The other approach is, to think of PHC as a collection of field health workers. Hence instead of hosting the server locally, it is put in the cloud, and each user has an app like FLW has, fully capable in offline mode. But this design is flawed technically, as it misses an important difference, i.e. in PHC, unlike field worker’s scenario, “continuous sharing of data captured by one user with other users” (in other words users collaborate among themselves to provide service to the patient). For example, the data captured at registration desk should be sent to the server and be pulled onto the doctor’s (or any other department’s) device before the patient physically moves from registration to the doctor. This is not guaranteed to happen if Internet is unstable. Soon there will be a lot of real-user downtimes. For the first few occasions, people may tolerate such downtimes, but over time, users are bound to get frustrated and junk such a system because they cannot depend on it.
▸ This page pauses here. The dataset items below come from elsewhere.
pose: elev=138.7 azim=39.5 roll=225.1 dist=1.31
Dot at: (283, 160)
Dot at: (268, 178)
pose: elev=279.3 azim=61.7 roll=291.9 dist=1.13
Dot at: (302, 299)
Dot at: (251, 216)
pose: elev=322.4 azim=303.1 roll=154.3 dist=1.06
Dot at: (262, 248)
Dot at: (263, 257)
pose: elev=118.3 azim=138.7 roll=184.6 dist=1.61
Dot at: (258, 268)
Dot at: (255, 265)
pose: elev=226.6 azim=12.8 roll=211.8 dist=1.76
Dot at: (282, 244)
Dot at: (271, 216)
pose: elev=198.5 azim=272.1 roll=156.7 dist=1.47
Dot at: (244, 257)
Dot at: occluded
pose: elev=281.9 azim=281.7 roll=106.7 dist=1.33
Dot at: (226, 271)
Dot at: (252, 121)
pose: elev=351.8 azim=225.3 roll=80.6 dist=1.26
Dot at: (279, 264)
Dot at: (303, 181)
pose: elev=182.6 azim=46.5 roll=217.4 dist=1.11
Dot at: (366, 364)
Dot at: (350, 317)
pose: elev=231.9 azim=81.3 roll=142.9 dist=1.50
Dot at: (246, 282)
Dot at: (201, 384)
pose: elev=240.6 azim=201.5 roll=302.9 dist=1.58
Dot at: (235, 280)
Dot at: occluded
Then there are ideas like peer to peer data synchronisation between the devices in PHC. As far as I know, there isn’t a mature general-purpose-database that run on android or web-browser that can do peer-to-peer-multi-node-data-replication**.
(Many a time, progressive web apps are thrown in as a solution, and ordinary consultants like me need to explain why PWA is no magic to solve no Internet problem, at the risk of coming across as someone who is not latest with one’s tech)
Overall, designing a system for PHC is tricky and requires making more tradeoffs. We do not have standard technical architectures to solve this because there are not many use cases like this. While FLW and Hospital use cases are standard, PHC sort of falls in the weird and interesting middle.
More on this in, other options that don’t work and how we can think of solving it, in another post.
UPDATE (31/08/18): ** My colleagues at Samanvay pointed me to few databases that promise to be handy in solving this problem because they provide peer to peer replication—gundb, rxdb, orbitdb, couchbase lite. These indeed look promising, especially gundb.